* Istruzioni da seguire: Trascriva parola per parola l'intero articolo sui casi di Febbre del Nilo a Oristano.

Oristano, altri due casi di Febbre del Nilo: ricoverati un cinquantenne e un settantenne
Sono 18 i contagi accertati dallo scorso maggioPer restare aggiornato entra nel nostro canale Whatsapp
Sono saliti a diciotto i casi umani di contagio da virus della Febbre del Nilo nella Provincia di Oristano. Per un settantenne e un cinquantenne, che hanno manifestato i sintomi della West Nile, è arrivata la conferma del contagio ed entrambi sono ricoverati all’ospedale San Martino di Oristano.
Come prevede la prassi, immediatamente sono state avviate dal dipartimento di Prevenzione della Asl 5 di Oristano l’inchiesta epidemiologica e le attività di profilassi tra cui la disinfestazione dell’area di residenza delle persone che hanno contratto il virus. Il primo caso di West Nile risale al maggio scorso e ha riguardato un soggetto ultrasessantenne, il secondo una persona ultranovantenne che, dopo aver contratto il virus e sviluppato la malattia, era purtroppo deceduta. Il terzo caso, un ultrasessantenne, che è stato dimesso dal presidio ospedaliero oristanese ed è tornato a casa, il quarto un ultraottantacinquenne, ancora ricoverato al San Martino, il quinto caso e il sesto caso un cinquantenne e un ultrasettantenne, che hanno fatto rientro entrambi nelle loro abitazioni, il settimo e l’ottavo caso due ultrasettantenni ancora ricoverati all’ospedale San Martino di Oristano, il nono un ultracinquantenne, che ha già fatto rientro a casa. Dal decimo al dodicesimo caso due ultrasettantenni e un ultracinquantenne, ancora ricoverati presso il presidio ospedaliero oristanese, il tredicesimo e quattordicesimo caso un ultracinquantenne e un ultraottantenne, anche loro ancora in osservazione nell’ospedale di Oristano, dove si trova ancora ricoverato anche un ultrasettantenne, il quindicesimo caso, mentre il sedicesimo, un altro ultrasettantenne, ha fatto rientro nella sua abitazione.

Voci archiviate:
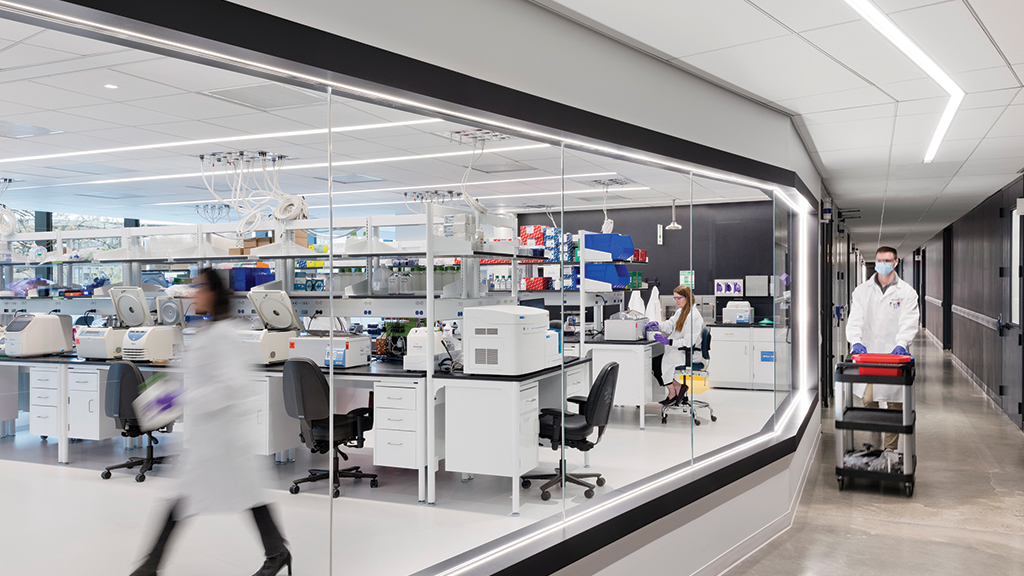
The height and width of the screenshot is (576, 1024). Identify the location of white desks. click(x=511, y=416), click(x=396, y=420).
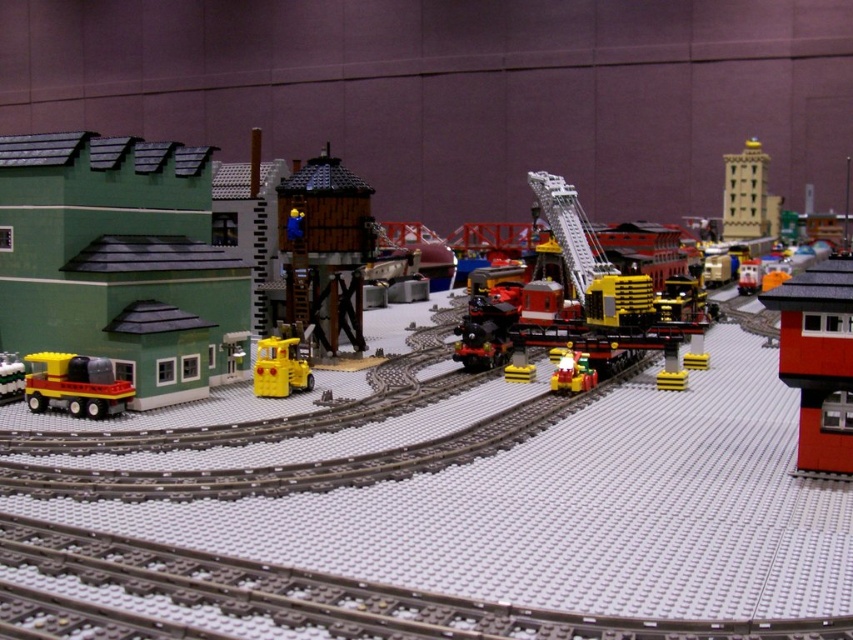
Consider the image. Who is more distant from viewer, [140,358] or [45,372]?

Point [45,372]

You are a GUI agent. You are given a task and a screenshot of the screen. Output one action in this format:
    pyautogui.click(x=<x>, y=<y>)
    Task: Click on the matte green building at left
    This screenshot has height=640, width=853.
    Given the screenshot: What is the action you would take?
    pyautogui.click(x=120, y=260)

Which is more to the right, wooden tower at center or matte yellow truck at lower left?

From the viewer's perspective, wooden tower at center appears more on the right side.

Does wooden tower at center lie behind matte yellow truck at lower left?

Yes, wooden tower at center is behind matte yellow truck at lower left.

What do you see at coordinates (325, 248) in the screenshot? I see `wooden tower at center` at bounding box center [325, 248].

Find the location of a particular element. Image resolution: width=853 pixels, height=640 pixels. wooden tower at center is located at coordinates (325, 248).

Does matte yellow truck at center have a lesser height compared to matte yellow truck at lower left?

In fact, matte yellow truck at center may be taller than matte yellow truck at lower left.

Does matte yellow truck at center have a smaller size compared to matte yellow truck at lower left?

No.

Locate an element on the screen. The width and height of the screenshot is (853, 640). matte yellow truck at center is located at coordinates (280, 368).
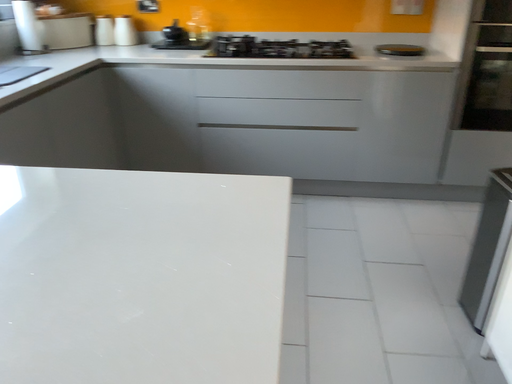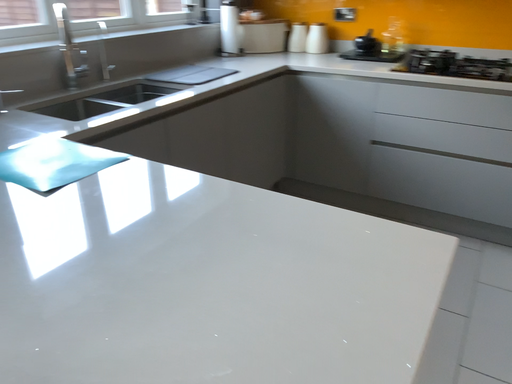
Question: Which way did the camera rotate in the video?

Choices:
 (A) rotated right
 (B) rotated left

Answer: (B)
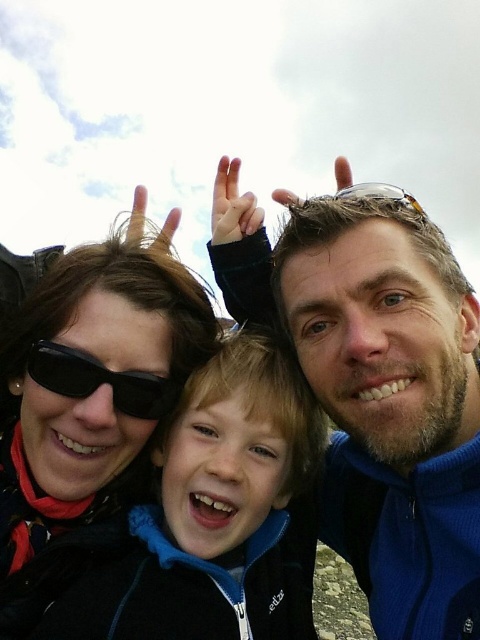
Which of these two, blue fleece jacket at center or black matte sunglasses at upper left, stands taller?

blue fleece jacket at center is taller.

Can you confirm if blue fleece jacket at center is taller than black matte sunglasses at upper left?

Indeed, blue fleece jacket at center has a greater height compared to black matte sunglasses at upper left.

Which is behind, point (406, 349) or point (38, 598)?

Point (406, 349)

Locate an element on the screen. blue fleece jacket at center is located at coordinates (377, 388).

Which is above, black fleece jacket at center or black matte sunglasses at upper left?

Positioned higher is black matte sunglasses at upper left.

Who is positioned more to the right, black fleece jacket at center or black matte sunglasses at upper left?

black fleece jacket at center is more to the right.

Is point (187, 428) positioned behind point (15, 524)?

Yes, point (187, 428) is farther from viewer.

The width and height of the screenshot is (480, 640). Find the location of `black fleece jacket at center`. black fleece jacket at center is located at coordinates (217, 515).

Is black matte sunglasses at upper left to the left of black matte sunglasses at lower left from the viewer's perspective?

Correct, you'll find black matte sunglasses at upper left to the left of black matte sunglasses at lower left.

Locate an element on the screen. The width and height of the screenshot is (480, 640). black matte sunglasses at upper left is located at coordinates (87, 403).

...

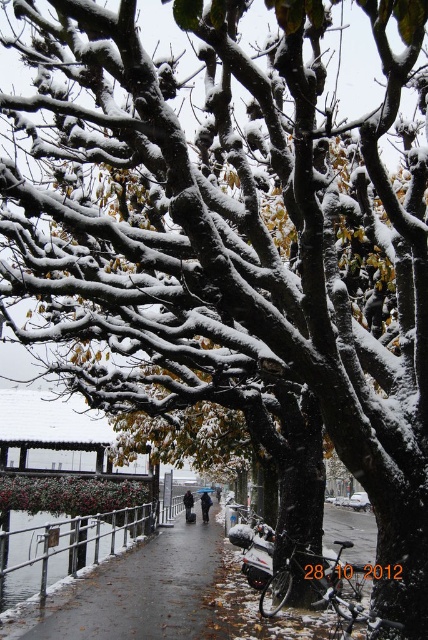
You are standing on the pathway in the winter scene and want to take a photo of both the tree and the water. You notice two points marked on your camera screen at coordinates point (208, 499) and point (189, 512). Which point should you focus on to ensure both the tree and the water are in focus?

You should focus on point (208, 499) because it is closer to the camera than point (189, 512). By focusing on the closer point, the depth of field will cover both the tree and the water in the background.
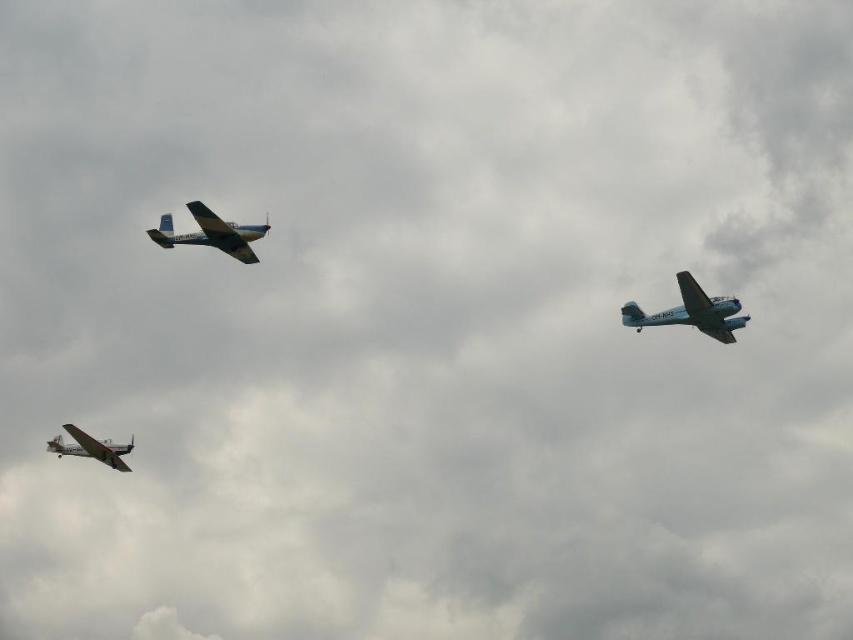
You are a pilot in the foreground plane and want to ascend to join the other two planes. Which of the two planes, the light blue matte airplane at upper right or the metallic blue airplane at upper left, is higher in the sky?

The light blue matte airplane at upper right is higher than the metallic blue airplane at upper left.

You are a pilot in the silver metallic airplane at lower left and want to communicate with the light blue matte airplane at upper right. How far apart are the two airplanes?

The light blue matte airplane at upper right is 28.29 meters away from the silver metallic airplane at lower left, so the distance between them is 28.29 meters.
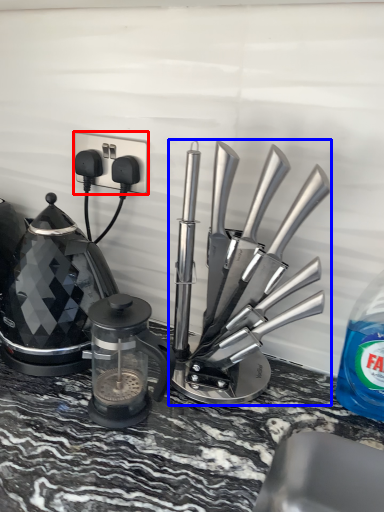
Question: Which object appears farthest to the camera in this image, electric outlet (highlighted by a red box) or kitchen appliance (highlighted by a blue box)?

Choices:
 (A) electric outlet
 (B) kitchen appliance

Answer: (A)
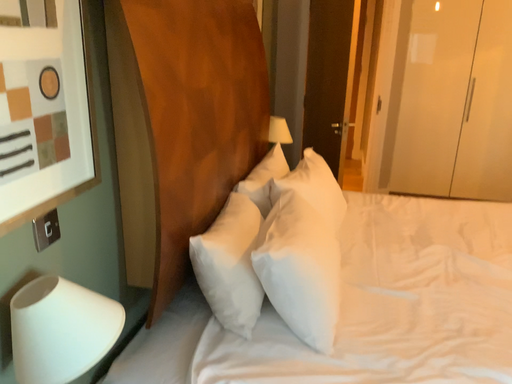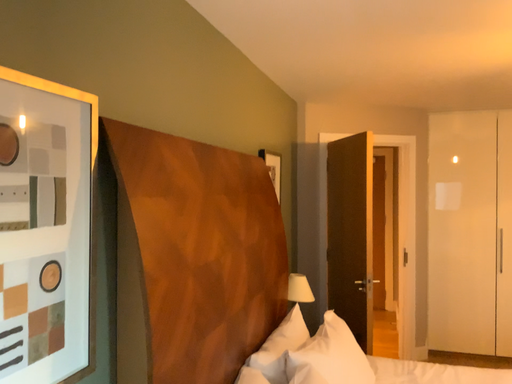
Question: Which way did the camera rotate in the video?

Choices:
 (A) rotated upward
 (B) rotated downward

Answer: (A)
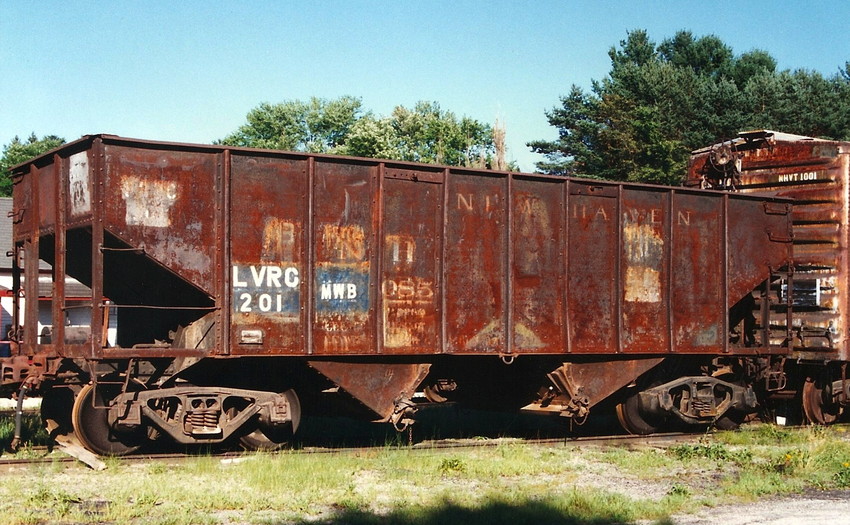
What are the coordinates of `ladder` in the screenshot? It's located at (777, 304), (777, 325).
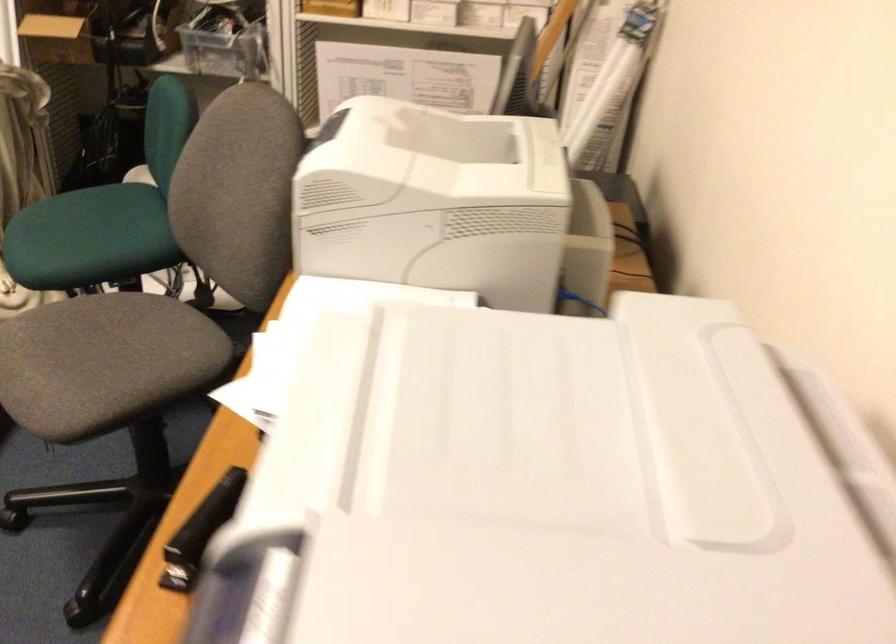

* Soluzione proposta:
Oristano, altri due casi di Febbre del Nilo: ricoverati un cinquantenne e un settantenne
Sono 18 i contagi accertati dallo scorso maggioPer restare aggiornato entra nel nostro canale Whatsapp
Sono saliti a diciotto i casi umani di contagio da virus della Febbre del Nilo nella Provincia di Oristano. Per un settantenne e un cinquantenne, che hanno manifestato i sintomi della West Nile, è arrivata la conferma del contagio ed entrambi sono ricoverati all’ospedale San Martino di Oristano.
Come prevede la prassi, immediatamente sono state avviate dal dipartimento di Prevenzione della Asl 5 di Oristano l’inchiesta epidemiologica e le attività di profilassi tra cui la disinfestazione dell’area di residenza delle persone che hanno contratto il virus. Il primo caso di West Nile risale al maggio scorso e ha riguardato un soggetto ultrasessantenne, il secondo una persona ultranovantenne che, dopo aver contratto il virus e sviluppato la malattia, era purtroppo deceduta. Il terzo caso, un ultrasessantenne, che è stato dimesso dal presidio ospedaliero oristanese ed è tornato a casa, il quarto un ultraottantacinquenne, ancora ricoverato al San Martino, il quinto caso e il sesto caso un cinquantenne e un ultrasettantenne, che hanno fatto rientro entrambi nelle loro abitazioni, il settimo e l’ottavo caso due ultrasettantenni ancora ricoverati all’ospedale San Martino di Oristano, il nono un ultracinquantenne, che ha già fatto rientro a casa. Dal decimo al dodicesimo caso due ultrasettantenni e un ultracinquantenne, ancora ricoverati presso il presidio ospedaliero oristanese, il tredicesimo e quattordicesimo caso un ultracinquantenne e un ultraottantenne, anche loro ancora in osservazione nell’ospedale di Oristano, dove si trova ancora ricoverato anche un ultrasettantenne, il quindicesimo caso, mentre il sedicesimo, un altro ultrasettantenne, ha fatto rientro nella sua abitazione.